━━ Data shown ━━

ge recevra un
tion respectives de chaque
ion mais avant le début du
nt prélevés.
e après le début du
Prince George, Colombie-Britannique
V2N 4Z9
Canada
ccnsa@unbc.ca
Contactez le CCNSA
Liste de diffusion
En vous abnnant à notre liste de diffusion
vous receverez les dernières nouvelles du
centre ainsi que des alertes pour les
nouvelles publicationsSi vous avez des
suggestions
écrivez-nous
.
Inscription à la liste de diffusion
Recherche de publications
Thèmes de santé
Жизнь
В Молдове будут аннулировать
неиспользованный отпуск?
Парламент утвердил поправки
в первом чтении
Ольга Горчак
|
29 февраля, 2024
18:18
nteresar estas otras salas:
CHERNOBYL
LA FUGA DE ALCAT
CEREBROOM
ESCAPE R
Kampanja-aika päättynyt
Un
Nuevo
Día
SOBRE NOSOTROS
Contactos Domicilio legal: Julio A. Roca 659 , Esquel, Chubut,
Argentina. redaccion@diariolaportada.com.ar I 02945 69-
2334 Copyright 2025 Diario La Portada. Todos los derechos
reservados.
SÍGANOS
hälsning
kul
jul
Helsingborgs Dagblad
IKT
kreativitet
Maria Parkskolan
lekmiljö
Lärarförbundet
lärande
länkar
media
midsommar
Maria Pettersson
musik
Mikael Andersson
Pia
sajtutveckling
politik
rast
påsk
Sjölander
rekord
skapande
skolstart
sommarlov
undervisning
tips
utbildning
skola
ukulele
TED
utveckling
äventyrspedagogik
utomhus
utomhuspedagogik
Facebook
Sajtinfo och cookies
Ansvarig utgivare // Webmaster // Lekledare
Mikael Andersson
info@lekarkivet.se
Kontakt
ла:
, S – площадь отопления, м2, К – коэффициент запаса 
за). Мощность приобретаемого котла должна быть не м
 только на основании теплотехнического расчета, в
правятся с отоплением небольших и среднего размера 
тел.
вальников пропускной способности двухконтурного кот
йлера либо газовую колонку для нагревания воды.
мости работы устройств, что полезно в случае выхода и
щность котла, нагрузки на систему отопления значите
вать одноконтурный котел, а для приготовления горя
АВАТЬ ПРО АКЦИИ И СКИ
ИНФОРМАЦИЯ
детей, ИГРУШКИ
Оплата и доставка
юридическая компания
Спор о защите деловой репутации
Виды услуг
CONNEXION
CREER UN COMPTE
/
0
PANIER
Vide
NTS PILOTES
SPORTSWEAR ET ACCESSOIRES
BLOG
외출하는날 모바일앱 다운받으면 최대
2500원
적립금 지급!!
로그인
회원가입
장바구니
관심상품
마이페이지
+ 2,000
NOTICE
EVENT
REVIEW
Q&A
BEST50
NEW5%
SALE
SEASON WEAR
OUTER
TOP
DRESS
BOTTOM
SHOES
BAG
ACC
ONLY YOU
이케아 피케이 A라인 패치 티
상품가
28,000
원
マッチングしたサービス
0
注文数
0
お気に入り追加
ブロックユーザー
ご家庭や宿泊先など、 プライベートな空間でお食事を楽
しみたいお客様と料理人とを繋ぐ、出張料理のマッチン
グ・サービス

━━━

■ **Exercise directions**
Copy out the lines above that hold the string "Maria".

■ **Completed task**
Maria Parkskolan
Maria Pettersson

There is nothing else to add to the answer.